A security researcher has released details of how they were able to hack Intel’s Data Center Manager (DCM).
More specifically, Julien Ahrens of RCE Security succeeded in bypassing Intel DCM’s authentication by spoofing Kerberos and LDAP (Lightweight Directory Access Protocol) responses, creating an exploit chain that they claim yielded remote code execution (RCE) in the process.
Intel acknowledges that Ahrens uncovered a vulnerability – tracked as CVE-2022-33942 and assessed with a severity score of 8.8 – but disputes its seriousness. According to Intel, the issue represents only a privilege elevation flaw rather an RCE risk.
“A protection mechanism failure in the Intel DCM software before version 5.0 may allow an unauthenticated user to potentially enable escalation of privilege via adjacent access,” a summary by Mitre Corp explained.
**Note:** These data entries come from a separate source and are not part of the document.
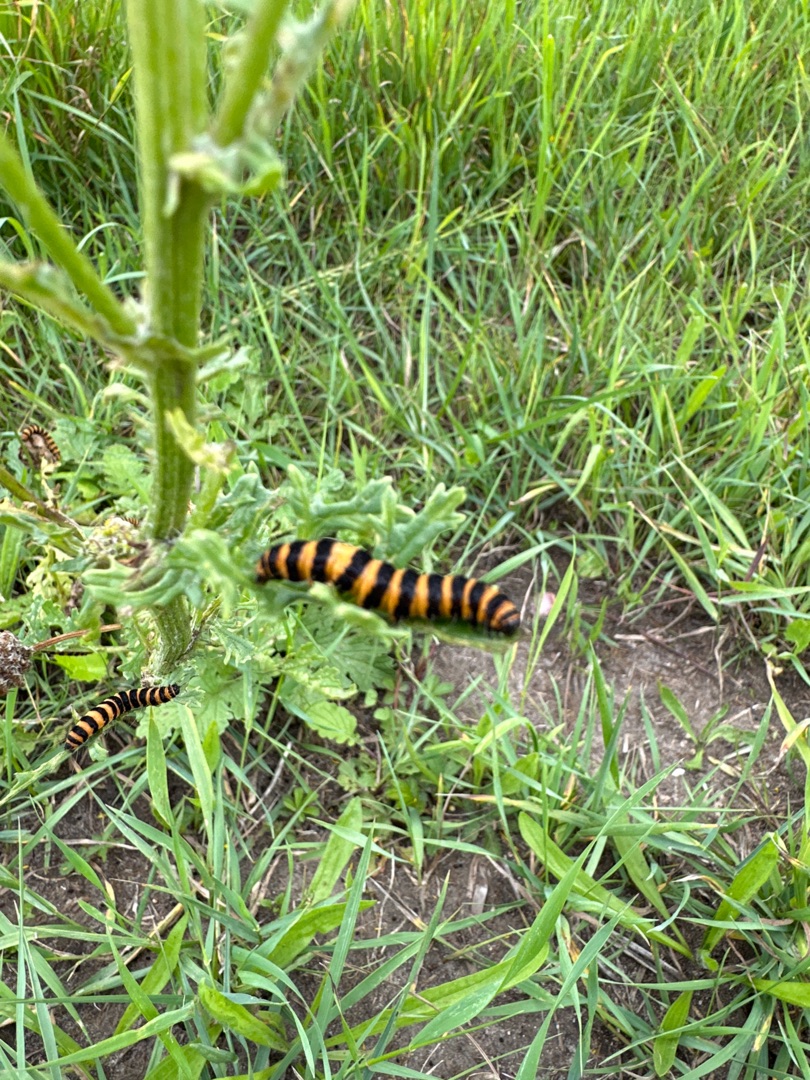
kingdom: Animalia
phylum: Arthropoda
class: Insecta
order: Lepidoptera
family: Erebidae
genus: Tyria
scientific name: Tyria jacobaeae
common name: Blodplet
Despite the contended vulnerability disclosure process, Ahrens argued successfully enough for Intel to make a one-time exception and reward the researcher with a $10,000 bug bounty – much more than it would normally pay out for this class of security problem.
Intel’s Data Centre Manager Console offers a real-time monitoring and management dashboard that can be used to manage an array of data center assets. Ahrens uncovered vulnerabilities in the product through a source code review of the decompiled application.
Some aspects of the painstaking work that followed and its results may be relevant to other security researchers and technology developers.
“It was the first time I discovered this kind of vulnerability, mainly because I barely looked at Active Directory-integrated software,” Ahrens told The Daily Swig.
“However, it might be the case that other vendors suffer from the same type of vulnerability if they don’t validate the user-defined authentication domain (which, however, should be done since it’s part of the overall authentication schema).”
Technical write-up and sequel
The researcher has published the main aspects of his findings in a detailed technical blog post that recounts the main aspects of the story. A second blog post is due out later this week.
The freelance penetration tester and security researcher added: “This specific bug also always depends on a configured Active Directory group with a well-known SID [security identifier] – so it does not apply to Active Directory implementations, per se.
“You could theoretically also exploit this using single user or custom group objects that don’t have a well-known SIDs, but that would require the attacker to either be able to guess, predict, or leak it somehow else.”
According to Ahrens. Intel resolved the vulnerability by enforcing LDAP-based [controls] and performing an additional certificate check against DCM’s internal SSL keystore, where the Active Directory CA certificate needs to be trusted.
In response to queries from The Daily Swig, Intel said it had issued a public security advisory for the issue as part of its usual process. “It’s resolved via an update to Intel® DCM software version 5.0 or later,” an Intel spokesperson added.